[About this exercise] Your answer should be every line of the entries that has the string "újrahasznosított" in it.

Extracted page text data
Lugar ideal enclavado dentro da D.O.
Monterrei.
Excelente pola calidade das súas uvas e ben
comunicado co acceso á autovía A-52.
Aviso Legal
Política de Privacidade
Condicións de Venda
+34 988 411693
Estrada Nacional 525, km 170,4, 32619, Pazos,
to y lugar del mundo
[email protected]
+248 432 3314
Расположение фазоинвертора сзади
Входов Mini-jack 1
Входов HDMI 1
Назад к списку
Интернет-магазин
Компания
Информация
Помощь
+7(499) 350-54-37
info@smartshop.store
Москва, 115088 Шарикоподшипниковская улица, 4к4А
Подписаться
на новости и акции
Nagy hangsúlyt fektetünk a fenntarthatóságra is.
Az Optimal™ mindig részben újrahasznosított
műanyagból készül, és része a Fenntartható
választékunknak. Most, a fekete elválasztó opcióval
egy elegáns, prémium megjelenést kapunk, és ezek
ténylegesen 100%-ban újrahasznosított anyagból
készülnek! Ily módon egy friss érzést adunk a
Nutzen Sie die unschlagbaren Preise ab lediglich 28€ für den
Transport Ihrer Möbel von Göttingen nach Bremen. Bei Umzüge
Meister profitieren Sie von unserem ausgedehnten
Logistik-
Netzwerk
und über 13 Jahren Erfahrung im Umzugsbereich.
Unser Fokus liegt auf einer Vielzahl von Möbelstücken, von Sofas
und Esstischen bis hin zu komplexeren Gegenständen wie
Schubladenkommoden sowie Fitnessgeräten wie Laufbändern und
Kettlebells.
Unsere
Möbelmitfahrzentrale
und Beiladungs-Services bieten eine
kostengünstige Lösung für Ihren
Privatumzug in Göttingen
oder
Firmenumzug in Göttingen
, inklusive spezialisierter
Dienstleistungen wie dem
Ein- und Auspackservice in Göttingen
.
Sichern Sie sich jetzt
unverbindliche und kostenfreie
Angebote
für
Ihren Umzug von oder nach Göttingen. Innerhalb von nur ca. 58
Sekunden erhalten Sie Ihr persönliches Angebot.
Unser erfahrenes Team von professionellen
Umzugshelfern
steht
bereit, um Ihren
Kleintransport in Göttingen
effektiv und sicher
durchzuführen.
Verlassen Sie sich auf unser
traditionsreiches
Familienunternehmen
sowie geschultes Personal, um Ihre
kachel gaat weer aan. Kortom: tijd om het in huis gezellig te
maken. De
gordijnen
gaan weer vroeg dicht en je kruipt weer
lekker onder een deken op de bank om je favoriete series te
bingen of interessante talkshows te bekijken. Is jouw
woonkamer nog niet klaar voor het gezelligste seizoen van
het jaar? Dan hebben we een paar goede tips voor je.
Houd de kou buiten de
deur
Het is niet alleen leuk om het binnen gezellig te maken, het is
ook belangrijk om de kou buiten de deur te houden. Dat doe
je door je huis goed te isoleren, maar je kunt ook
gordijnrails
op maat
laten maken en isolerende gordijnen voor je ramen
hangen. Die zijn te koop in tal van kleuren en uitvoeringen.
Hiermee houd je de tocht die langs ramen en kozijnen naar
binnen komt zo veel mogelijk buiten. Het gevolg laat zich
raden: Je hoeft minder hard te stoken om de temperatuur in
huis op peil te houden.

[Task solution]
Az Optimal™ mindig részben újrahasznosított
ténylegesen 100%-ban újrahasznosított anyagból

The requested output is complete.